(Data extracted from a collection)
· · ·

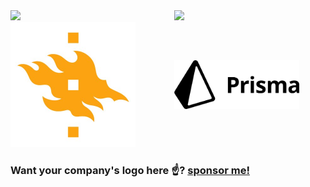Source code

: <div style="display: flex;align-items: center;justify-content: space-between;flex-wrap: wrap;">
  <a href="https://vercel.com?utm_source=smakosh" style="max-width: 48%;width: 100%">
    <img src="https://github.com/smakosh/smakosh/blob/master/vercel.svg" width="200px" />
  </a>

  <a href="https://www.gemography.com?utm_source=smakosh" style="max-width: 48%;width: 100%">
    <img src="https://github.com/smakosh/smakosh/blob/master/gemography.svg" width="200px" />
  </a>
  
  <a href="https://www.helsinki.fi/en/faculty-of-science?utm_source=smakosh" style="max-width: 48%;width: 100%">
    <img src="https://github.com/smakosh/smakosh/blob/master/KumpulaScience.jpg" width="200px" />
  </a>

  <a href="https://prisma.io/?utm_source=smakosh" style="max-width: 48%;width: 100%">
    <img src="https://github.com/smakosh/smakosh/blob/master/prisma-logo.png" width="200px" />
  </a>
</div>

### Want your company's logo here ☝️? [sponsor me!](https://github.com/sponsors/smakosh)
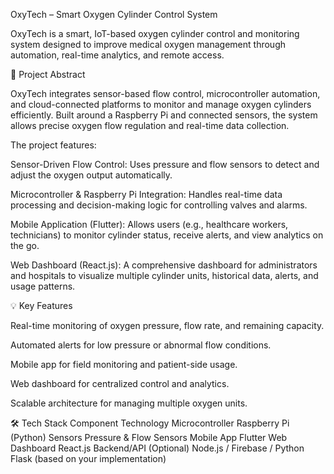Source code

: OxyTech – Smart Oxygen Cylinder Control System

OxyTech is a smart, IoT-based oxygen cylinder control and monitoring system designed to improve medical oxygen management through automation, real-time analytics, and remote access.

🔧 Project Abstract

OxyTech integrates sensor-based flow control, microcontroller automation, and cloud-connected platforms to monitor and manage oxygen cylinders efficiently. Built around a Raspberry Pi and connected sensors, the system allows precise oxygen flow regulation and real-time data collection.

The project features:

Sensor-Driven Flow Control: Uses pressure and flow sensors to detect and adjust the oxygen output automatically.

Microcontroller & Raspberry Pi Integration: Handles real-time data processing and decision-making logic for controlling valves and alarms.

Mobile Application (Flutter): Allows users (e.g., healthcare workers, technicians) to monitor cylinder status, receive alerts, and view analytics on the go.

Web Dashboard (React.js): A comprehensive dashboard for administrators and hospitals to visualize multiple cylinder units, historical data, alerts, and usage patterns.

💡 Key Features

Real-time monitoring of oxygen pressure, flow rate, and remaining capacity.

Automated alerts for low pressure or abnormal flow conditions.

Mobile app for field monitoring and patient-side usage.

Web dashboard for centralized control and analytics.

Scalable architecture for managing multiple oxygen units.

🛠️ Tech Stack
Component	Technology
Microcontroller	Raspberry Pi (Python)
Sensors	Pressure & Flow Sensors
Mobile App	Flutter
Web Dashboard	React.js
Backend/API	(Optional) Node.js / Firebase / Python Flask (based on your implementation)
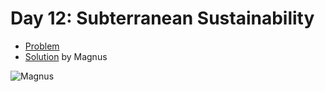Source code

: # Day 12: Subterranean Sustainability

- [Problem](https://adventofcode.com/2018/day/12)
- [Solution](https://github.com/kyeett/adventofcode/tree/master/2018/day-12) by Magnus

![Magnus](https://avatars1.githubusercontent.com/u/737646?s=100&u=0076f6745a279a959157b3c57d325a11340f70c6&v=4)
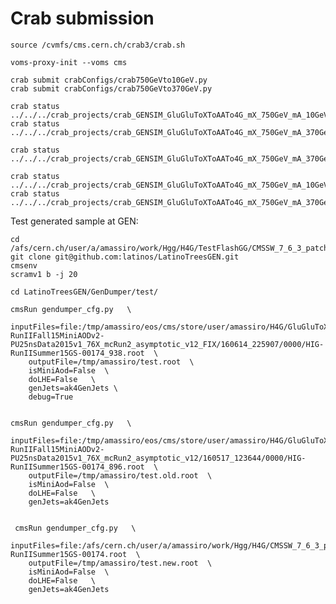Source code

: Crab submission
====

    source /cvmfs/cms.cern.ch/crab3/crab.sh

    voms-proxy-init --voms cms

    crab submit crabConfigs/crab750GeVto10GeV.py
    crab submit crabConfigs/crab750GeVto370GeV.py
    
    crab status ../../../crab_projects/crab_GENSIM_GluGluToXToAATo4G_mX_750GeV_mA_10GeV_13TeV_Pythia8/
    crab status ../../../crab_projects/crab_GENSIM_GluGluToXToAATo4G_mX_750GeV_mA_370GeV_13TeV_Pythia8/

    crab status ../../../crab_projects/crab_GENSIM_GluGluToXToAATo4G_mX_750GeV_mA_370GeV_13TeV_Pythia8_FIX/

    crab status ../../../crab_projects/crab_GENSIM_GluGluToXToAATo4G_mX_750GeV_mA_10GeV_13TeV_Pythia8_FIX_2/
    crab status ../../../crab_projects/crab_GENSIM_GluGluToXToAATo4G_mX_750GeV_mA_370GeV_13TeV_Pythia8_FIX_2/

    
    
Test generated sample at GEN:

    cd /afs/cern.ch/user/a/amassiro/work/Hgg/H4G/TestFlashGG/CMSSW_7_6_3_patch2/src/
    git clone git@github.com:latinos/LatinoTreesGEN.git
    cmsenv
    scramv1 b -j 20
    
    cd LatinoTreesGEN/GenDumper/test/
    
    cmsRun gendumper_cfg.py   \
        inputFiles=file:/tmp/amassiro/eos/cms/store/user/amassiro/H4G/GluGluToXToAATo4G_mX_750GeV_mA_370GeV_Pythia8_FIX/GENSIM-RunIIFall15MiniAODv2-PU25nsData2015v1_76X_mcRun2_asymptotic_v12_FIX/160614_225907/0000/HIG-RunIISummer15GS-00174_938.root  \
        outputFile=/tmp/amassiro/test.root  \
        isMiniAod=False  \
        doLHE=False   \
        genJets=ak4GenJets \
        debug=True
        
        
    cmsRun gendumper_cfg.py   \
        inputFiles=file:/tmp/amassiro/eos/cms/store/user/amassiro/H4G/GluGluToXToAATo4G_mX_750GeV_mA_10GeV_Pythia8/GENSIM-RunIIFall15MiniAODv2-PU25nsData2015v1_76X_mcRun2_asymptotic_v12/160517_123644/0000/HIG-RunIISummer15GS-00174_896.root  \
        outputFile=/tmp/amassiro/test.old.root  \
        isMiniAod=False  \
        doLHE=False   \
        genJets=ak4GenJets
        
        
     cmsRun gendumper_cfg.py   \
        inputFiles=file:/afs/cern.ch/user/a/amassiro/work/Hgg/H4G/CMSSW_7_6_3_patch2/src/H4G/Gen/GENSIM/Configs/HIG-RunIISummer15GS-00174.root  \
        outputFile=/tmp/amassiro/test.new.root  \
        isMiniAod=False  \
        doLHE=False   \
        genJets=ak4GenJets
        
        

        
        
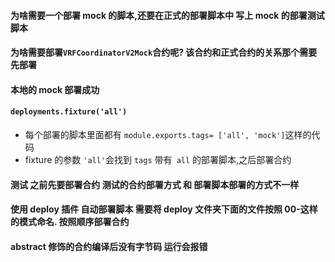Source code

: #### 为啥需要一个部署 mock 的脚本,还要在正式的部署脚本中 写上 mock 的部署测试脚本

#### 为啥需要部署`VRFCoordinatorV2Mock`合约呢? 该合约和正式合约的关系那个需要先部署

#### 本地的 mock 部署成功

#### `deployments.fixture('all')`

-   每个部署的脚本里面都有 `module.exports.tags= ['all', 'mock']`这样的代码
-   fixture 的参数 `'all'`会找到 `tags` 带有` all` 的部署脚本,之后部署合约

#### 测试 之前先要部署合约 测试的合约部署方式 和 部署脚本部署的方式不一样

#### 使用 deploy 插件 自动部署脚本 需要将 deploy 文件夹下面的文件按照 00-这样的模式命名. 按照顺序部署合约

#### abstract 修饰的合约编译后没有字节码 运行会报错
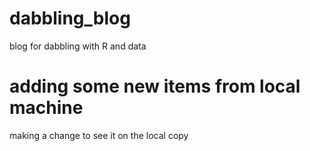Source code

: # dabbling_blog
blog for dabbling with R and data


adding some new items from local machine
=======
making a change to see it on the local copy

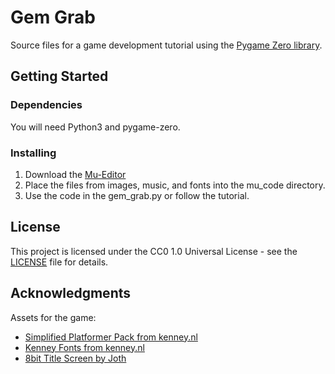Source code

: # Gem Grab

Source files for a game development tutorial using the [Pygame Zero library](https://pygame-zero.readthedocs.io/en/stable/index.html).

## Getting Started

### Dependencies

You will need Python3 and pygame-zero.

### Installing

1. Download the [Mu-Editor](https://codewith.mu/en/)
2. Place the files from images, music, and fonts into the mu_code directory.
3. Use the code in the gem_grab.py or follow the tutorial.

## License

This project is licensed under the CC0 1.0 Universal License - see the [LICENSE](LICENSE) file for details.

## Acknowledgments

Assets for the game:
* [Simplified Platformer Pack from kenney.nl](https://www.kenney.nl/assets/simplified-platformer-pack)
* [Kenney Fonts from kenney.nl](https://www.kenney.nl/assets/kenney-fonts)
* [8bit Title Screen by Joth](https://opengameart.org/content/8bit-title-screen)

· · ·

*TASK DETAILS:* Verbatim copy, images excluded: transcribe all the entries above.

*WRITTEN REPLY:*
Source code

: <div style="display: flex;align-items: center;justify-content: space-between;flex-wrap: wrap;">
  <a href="https://vercel.com?utm_source=smakosh" style="max-width: 48%;width: 100%">
    <img src="https://github.com/smakosh/smakosh/blob/master/vercel.svg" width="200px" />
  </a>

  <a href="https://www.gemography.com?utm_source=smakosh" style="max-width: 48%;width: 100%">
    <img src="https://github.com/smakosh/smakosh/blob/master/gemography.svg" width="200px" />
  </a>
  
  <a href="https://www.helsinki.fi/en/faculty-of-science?utm_source=smakosh" style="max-width: 48%;width: 100%">
    <img src="https://github.com/smakosh/smakosh/blob/master/KumpulaScience.jpg" width="200px" />
  </a>

  <a href="https://prisma.io/?utm_source=smakosh" style="max-width: 48%;width: 100%">
    <img src="https://github.com/smakosh/smakosh/blob/master/prisma-logo.png" width="200px" />
  </a>
</div>

### Want your company's logo here ☝️? [sponsor me!](https://github.com/sponsors/smakosh)
Source code

: OxyTech – Smart Oxygen Cylinder Control System

OxyTech is a smart, IoT-based oxygen cylinder control and monitoring system designed to improve medical oxygen management through automation, real-time analytics, and remote access.

🔧 Project Abstract

OxyTech integrates sensor-based flow control, microcontroller automation, and cloud-connected platforms to monitor and manage oxygen cylinders efficiently. Built around a Raspberry Pi and connected sensors, the system allows precise oxygen flow regulation and real-time data collection.

The project features:

Sensor-Driven Flow Control: Uses pressure and flow sensors to detect and adjust the oxygen output automatically.

Microcontroller & Raspberry Pi Integration: Handles real-time data processing and decision-making logic for controlling valves and alarms.

Mobile Application (Flutter): Allows users (e.g., healthcare workers, technicians) to monitor cylinder status, receive alerts, and view analytics on the go.

Web Dashboard (React.js): A comprehensive dashboard for administrators and hospitals to visualize multiple cylinder units, historical data, alerts, and usage patterns.

💡 Key Features

Real-time monitoring of oxygen pressure, flow rate, and remaining capacity.

Automated alerts for low pressure or abnormal flow conditions.

Mobile app for field monitoring and patient-side usage.

Web dashboard for centralized control and analytics.

Scalable architecture for managing multiple oxygen units.

🛠️ Tech Stack
Component	Technology
Microcontroller	Raspberry Pi (Python)
Sensors	Pressure & Flow Sensors
Mobile App	Flutter
Web Dashboard	React.js
Backend/API	(Optional) Node.js / Firebase / Python Flask (based on your implementation)
Source code

: # Day 12: Subterranean Sustainability

- [Problem](https://adventofcode.com/2018/day/12)
- [Solution](https://github.com/kyeett/adventofcode/tree/master/2018/day-12) by Magnus

![Magnus](https://avatars1.githubusercontent.com/u/737646?s=100&u=0076f6745a279a959157b3c57d325a11340f70c6&v=4)
Source code

: Crab submission
====

    source /cvmfs/cms.cern.ch/crab3/crab.sh

    voms-proxy-init --voms cms

    crab submit crabConfigs/crab750GeVto10GeV.py
    crab submit crabConfigs/crab750GeVto370GeV.py
    
    crab status ../../../crab_projects/crab_GENSIM_GluGluToXToAATo4G_mX_750GeV_mA_10GeV_13TeV_Pythia8/
    crab status ../../../crab_projects/crab_GENSIM_GluGluToXToAATo4G_mX_750GeV_mA_370GeV_13TeV_Pythia8/

    crab status ../../../crab_projects/crab_GENSIM_GluGluToXToAATo4G_mX_750GeV_mA_370GeV_13TeV_Pythia8_FIX/

    crab status ../../../crab_projects/crab_GENSIM_GluGluToXToAATo4G_mX_750GeV_mA_10GeV_13TeV_Pythia8_FIX_2/
    crab status ../../../crab_projects/crab_GENSIM_GluGluToXToAATo4G_mX_750GeV_mA_370GeV_13TeV_Pythia8_FIX_2/

    
    
Test generated sample at GEN:

    cd /afs/cern.ch/user/a/amassiro/work/Hgg/H4G/TestFlashGG/CMSSW_7_6_3_patch2/src/
    git clone git@github.com:latinos/LatinoTreesGEN.git
    cmsenv
    scramv1 b -j 20
    
    cd LatinoTreesGEN/GenDumper/test/
    
    cmsRun gendumper_cfg.py   \
        inputFiles=file:/tmp/amassiro/eos/cms/store/user/amassiro/H4G/GluGluToXToAATo4G_mX_750GeV_mA_370GeV_Pythia8_FIX/GENSIM-RunIIFall15MiniAODv2-PU25nsData2015v1_76X_mcRun2_asymptotic_v12_FIX/160614_225907/0000/HIG-RunIISummer15GS-00174_938.root  \
        outputFile=/tmp/amassiro/test.root  \
        isMiniAod=False  \
        doLHE=False   \
        genJets=ak4GenJets \
        debug=True
        
        
    cmsRun gendumper_cfg.py   \
        inputFiles=file:/tmp/amassiro/eos/cms/store/user/amassiro/H4G/GluGluToXToAATo4G_mX_750GeV_mA_10GeV_Pythia8/GENSIM-RunIIFall15MiniAODv2-PU25nsData2015v1_76X_mcRun2_asymptotic_v12/160517_123644/0000/HIG-RunIISummer15GS-00174_896.root  \
        outputFile=/tmp/amassiro/test.old.root  \
        isMiniAod=False  \
        doLHE=False   \
        genJets=ak4GenJets
        
        
     cmsRun gendumper_cfg.py   \
        inputFiles=file:/afs/cern.ch/user/a/amassiro/work/Hgg/H4G/CMSSW_7_6_3_patch2/src/H4G/Gen/GENSIM/Configs/HIG-RunIISummer15GS-00174.root  \
        outputFile=/tmp/amassiro/test.new.root  \
        isMiniAod=False  \
        doLHE=False   \
        genJets=ak4GenJets
        
        

        
        
Source code

: #### 为啥需要一个部署 mock 的脚本,还要在正式的部署脚本中 写上 mock 的部署测试脚本

#### 为啥需要部署`VRFCoordinatorV2Mock`合约呢? 该合约和正式合约的关系那个需要先部署

#### 本地的 mock 部署成功

#### `deployments.fixture('all')`

-   每个部署的脚本里面都有 `module.exports.tags= ['all', 'mock']`这样的代码
-   fixture 的参数 `'all'`会找到 `tags` 带有` all` 的部署脚本,之后部署合约

#### 测试 之前先要部署合约 测试的合约部署方式 和 部署脚本部署的方式不一样

#### 使用 deploy 插件 自动部署脚本 需要将 deploy 文件夹下面的文件按照 00-这样的模式命名. 按照顺序部署合约

#### abstract 修饰的合约编译后没有字节码 运行会报错
Source code

: # dabbling_blog
blog for dabbling with R and data


adding some new items from local machine
=======
making a change to see it on the local copy

Source code

: # Gem Grab

Source files for a game development tutorial using the [Pygame Zero library](https://pygame-zero.readthedocs.io/en/stable/index.html).

## Getting Started

### Dependencies

You will need Python3 and pygame-zero.

### Installing

1. Download the [Mu-Editor](https://codewith.mu/en/)
2. Place the files from images, music, and fonts into the mu_code directory.
3. Use the code in the gem_grab.py or follow the tutorial.

## License

This project is licensed under the CC0 1.0 Universal License - see the [LICENSE](LICENSE) file for details.

## Acknowledgments

Assets for the game:
* [Simplified Platformer Pack from kenney.nl](https://www.kenney.nl/assets/simplified-platformer-pack)
* [Kenney Fonts from kenney.nl](https://www.kenney.nl/assets/kenney-fonts)
* [8bit Title Screen by Joth](https://opengameart.org/content/8bit-title-screen)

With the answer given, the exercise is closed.